Please repeat the lines below exactly. Begin with the line containing "de eksisterende." and go on through the line containing "発表会前にそわそわするのは、子どもだ".

Stored data entries:
>>>>
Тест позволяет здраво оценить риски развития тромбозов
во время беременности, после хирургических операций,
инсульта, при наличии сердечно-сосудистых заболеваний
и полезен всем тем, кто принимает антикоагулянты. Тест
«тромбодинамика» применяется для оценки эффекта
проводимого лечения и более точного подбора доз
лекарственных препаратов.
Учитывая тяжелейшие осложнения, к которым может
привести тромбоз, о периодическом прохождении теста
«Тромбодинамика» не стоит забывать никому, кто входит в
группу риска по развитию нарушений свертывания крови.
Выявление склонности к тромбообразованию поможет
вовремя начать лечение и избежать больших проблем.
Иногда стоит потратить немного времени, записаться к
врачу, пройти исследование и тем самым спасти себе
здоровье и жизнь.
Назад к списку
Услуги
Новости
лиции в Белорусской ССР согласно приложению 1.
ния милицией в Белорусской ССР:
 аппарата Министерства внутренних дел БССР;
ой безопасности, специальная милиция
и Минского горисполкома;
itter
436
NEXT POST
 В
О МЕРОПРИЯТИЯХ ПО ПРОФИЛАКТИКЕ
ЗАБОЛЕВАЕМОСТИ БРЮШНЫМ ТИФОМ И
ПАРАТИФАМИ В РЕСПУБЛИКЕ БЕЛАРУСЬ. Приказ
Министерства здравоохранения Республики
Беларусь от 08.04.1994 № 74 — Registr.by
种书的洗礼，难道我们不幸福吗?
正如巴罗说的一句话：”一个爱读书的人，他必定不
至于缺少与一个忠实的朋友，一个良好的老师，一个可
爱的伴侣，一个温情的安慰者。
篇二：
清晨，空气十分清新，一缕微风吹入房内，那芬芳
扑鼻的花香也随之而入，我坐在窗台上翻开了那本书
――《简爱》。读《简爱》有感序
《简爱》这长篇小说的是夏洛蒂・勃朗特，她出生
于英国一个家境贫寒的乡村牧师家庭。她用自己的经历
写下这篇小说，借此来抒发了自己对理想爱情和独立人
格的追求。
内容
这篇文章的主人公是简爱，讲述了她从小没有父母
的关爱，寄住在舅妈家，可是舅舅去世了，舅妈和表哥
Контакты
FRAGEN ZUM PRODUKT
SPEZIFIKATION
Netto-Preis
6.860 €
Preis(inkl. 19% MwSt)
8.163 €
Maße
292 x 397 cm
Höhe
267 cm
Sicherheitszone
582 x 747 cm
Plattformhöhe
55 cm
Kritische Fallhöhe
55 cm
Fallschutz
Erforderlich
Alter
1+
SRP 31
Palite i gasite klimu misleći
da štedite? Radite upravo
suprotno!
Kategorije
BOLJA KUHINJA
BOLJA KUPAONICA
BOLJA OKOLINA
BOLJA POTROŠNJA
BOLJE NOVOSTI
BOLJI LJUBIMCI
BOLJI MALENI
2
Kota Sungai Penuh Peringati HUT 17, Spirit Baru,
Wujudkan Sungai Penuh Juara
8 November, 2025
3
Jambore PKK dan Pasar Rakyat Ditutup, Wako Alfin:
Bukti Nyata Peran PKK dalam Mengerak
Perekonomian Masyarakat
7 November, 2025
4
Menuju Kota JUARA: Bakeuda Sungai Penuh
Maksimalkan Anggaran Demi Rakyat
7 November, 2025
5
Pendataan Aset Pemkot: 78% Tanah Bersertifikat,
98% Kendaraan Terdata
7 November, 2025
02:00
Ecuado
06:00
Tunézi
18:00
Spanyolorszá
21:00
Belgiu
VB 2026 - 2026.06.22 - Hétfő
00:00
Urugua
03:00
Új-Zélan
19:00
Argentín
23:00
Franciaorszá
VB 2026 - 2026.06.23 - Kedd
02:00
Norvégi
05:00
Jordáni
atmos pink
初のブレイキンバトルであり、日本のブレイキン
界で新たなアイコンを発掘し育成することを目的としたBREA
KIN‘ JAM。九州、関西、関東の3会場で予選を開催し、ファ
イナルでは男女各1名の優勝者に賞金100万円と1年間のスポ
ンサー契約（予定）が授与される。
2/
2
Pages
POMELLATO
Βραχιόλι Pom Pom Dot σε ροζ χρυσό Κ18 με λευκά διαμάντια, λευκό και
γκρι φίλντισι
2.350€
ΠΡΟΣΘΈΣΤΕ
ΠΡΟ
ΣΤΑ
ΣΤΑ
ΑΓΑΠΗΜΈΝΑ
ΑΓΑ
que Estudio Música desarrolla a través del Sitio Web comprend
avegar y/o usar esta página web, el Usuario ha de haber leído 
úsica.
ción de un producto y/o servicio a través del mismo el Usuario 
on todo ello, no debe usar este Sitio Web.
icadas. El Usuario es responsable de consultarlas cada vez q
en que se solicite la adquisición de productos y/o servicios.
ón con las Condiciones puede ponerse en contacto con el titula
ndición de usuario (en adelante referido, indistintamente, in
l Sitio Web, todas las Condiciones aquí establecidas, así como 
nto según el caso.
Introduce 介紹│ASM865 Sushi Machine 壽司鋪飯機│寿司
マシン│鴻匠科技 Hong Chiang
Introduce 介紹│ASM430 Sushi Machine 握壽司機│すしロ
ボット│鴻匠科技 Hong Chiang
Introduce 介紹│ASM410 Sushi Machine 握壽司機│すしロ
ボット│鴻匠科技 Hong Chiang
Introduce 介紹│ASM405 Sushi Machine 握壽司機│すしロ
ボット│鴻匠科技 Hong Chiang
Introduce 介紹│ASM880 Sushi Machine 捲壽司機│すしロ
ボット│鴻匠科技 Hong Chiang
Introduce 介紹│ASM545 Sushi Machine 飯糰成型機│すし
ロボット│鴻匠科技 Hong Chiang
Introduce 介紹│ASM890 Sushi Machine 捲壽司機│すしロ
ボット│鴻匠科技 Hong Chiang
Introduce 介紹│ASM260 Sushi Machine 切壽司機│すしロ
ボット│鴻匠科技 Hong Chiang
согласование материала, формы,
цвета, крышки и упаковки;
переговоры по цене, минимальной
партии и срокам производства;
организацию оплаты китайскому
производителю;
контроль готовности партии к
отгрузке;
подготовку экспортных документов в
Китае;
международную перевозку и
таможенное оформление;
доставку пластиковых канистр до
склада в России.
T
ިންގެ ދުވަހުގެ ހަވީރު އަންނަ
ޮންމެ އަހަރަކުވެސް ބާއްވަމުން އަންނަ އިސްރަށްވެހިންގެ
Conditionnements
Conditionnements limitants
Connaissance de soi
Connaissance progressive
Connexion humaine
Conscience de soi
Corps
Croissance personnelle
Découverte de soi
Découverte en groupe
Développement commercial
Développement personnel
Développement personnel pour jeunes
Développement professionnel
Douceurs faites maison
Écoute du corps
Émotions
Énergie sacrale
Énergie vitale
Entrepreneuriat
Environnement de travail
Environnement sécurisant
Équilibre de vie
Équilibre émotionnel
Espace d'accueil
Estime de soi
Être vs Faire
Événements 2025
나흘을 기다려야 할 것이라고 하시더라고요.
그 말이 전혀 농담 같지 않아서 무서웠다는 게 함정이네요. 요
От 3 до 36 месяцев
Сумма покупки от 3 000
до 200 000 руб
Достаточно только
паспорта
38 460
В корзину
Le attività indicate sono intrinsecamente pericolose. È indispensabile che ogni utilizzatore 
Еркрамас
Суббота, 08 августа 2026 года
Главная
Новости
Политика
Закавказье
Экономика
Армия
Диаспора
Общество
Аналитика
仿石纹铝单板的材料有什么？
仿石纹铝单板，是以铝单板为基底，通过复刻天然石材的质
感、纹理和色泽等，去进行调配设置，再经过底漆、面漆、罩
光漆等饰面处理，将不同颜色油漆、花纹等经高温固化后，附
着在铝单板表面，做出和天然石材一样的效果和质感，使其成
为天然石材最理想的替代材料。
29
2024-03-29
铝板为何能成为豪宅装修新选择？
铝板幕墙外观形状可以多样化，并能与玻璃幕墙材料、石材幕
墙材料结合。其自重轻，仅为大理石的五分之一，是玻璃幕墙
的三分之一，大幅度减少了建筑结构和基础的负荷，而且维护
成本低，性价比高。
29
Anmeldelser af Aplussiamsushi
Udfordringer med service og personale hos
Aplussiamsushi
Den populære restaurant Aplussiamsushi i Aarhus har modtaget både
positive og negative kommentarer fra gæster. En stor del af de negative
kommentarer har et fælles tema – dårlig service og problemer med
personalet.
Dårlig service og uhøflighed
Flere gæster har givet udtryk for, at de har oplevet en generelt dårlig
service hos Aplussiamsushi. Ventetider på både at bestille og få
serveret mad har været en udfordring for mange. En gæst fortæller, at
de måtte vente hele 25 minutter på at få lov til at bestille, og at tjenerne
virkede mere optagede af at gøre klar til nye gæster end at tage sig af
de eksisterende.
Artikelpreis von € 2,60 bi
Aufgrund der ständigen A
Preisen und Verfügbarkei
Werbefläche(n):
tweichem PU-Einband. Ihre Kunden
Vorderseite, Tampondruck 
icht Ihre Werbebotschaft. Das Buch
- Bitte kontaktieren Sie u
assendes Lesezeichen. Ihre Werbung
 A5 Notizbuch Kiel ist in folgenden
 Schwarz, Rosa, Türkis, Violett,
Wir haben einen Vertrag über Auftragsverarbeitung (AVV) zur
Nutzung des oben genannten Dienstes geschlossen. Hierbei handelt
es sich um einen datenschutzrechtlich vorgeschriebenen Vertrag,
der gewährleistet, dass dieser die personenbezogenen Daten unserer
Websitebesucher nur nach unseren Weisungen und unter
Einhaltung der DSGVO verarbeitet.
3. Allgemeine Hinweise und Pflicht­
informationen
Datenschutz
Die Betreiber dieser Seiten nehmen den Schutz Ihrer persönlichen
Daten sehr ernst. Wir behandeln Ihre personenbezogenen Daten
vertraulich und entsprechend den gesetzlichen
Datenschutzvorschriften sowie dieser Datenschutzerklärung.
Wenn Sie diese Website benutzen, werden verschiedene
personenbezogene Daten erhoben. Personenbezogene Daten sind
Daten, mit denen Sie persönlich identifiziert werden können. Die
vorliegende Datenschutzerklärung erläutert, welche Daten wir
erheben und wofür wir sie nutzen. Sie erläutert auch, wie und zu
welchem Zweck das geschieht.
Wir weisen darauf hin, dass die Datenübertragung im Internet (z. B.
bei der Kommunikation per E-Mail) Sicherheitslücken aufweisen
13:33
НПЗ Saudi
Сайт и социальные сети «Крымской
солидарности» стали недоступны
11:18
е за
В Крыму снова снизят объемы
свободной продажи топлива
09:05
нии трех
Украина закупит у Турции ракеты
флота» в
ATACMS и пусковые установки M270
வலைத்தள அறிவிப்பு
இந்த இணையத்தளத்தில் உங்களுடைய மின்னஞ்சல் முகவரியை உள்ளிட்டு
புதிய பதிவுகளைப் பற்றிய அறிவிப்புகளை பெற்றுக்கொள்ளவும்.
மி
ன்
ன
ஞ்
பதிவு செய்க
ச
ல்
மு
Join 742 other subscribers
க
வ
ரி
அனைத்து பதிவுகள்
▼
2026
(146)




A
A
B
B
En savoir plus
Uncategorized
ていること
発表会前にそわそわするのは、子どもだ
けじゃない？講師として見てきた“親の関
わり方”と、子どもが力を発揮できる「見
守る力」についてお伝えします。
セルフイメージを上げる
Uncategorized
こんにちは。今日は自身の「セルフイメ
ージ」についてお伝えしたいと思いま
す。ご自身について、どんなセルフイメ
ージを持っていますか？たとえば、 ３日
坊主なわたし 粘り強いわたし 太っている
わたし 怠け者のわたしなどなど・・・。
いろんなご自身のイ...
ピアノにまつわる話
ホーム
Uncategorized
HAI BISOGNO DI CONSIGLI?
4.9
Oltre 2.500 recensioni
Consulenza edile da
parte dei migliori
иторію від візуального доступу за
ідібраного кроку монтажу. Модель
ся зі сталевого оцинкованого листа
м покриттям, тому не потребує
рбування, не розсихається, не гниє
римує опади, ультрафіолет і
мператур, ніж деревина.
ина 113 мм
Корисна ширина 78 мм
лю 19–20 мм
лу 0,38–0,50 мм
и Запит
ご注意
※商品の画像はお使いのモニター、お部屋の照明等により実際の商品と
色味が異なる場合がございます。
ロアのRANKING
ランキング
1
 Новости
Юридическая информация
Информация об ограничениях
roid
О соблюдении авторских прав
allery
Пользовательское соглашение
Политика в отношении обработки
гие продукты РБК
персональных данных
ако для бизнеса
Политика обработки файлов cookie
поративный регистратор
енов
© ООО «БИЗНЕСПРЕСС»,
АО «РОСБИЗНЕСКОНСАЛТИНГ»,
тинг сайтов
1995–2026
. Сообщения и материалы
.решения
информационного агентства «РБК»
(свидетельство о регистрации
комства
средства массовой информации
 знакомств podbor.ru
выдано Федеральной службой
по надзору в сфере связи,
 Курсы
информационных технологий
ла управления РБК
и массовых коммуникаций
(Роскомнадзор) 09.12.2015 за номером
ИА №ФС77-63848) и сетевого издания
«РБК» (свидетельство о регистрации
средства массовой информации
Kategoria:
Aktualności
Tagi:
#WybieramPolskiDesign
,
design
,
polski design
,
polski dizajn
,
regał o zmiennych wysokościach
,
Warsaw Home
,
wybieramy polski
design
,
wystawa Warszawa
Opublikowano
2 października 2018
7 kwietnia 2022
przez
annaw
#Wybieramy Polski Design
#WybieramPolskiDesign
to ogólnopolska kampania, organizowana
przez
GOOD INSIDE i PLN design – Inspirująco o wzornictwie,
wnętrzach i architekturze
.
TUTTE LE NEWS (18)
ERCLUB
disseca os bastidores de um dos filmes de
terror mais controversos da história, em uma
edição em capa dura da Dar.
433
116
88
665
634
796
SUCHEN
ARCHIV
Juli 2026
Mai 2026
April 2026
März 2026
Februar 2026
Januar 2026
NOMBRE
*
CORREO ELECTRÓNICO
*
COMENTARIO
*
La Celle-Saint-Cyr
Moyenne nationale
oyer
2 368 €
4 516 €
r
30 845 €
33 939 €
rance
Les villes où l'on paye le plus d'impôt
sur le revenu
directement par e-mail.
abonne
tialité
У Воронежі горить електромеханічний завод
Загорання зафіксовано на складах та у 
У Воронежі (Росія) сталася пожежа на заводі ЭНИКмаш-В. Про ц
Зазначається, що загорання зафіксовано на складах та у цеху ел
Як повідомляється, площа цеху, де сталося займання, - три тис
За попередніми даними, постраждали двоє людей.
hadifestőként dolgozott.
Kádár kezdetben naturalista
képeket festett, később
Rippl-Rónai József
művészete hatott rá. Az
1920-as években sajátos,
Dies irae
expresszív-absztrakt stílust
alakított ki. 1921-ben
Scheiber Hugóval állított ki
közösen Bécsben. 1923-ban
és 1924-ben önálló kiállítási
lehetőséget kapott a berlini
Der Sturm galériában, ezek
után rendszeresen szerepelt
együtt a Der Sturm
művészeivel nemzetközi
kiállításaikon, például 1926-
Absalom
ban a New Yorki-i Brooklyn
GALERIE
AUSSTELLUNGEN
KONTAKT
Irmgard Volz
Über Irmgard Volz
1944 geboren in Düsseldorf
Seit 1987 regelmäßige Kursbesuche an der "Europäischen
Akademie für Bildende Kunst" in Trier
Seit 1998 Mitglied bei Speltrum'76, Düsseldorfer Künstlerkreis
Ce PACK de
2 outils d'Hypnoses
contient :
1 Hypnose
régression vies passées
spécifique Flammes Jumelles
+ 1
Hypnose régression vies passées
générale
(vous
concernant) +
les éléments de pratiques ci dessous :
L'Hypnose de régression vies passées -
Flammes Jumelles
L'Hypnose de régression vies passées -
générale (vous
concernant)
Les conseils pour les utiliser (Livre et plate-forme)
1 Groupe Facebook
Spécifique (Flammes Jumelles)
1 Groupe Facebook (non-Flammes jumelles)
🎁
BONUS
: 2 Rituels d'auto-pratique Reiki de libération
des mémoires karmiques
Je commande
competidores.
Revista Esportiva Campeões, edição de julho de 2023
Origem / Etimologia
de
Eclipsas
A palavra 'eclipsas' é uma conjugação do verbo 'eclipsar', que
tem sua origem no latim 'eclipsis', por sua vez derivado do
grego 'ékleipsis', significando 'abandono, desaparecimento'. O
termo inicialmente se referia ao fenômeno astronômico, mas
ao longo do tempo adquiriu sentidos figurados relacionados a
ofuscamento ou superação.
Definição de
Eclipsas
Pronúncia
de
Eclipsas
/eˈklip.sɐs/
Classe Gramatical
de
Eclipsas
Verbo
<<<<
▶ [Output of the task]
de eksisterende.
Artikelpreis von € 2,60 bi
Aufgrund der ständigen A
Preisen und Verfügbarkei
Werbefläche(n):
tweichem PU-Einband. Ihre Kunden
Vorderseite, Tampondruck 
icht Ihre Werbebotschaft. Das Buch
- Bitte kontaktieren Sie u
assendes Lesezeichen. Ihre Werbung
 A5 Notizbuch Kiel ist in folgenden
 Schwarz, Rosa, Türkis, Violett,
Wir haben einen Vertrag über Auftragsverarbeitung (AVV) zur
Nutzung des oben genannten Dienstes geschlossen. Hierbei handelt
es sich um einen datenschutzrechtlich vorgeschriebenen Vertrag,
der gewährleistet, dass dieser die personenbezogenen Daten unserer
Websitebesucher nur nach unseren Weisungen und unter
Einhaltung der DSGVO verarbeitet.
3. Allgemeine Hinweise und Pflicht­
informationen
Datenschutz
Die Betreiber dieser Seiten nehmen den Schutz Ihrer persönlichen
Daten sehr ernst. Wir behandeln Ihre personenbezogenen Daten
vertraulich und entsprechend den gesetzlichen
Datenschutzvorschriften sowie dieser Datenschutzerklärung.
Wenn Sie diese Website benutzen, werden verschiedene
personenbezogene Daten erhoben. Personenbezogene Daten sind
Daten, mit denen Sie persönlich identifiziert werden können. Die
vorliegende Datenschutzerklärung erläutert, welche Daten wir
erheben und wofür wir sie nutzen. Sie erläutert auch, wie und zu
welchem Zweck das geschieht.
Wir weisen darauf hin, dass die Datenübertragung im Internet (z. B.
bei der Kommunikation per E-Mail) Sicherheitslücken aufweisen
13:33
НПЗ Saudi
Сайт и социальные сети «Крымской
солидарности» стали недоступны
11:18
е за
В Крыму снова снизят объемы
свободной продажи топлива
09:05
нии трех
Украина закупит у Турции ракеты
флота» в
ATACMS и пусковые установки M270
வலைத்தள அறிவிப்பு
இந்த இணையத்தளத்தில் உங்களுடைய மின்னஞ்சல் முகவரியை உள்ளிட்டு
புதிய பதிவுகளைப் பற்றிய அறிவிப்புகளை பெற்றுக்கொள்ளவும்.
மி
ன்
ன
ஞ்
பதிவு செய்க
ச
ல்
மு
Join 742 other subscribers
க
வ
ரி
அனைத்து பதிவுகள்
▼
2026
(146)




A
A
B
B
En savoir plus
Uncategorized
ていること
発表会前にそわそわするのは、子どもだ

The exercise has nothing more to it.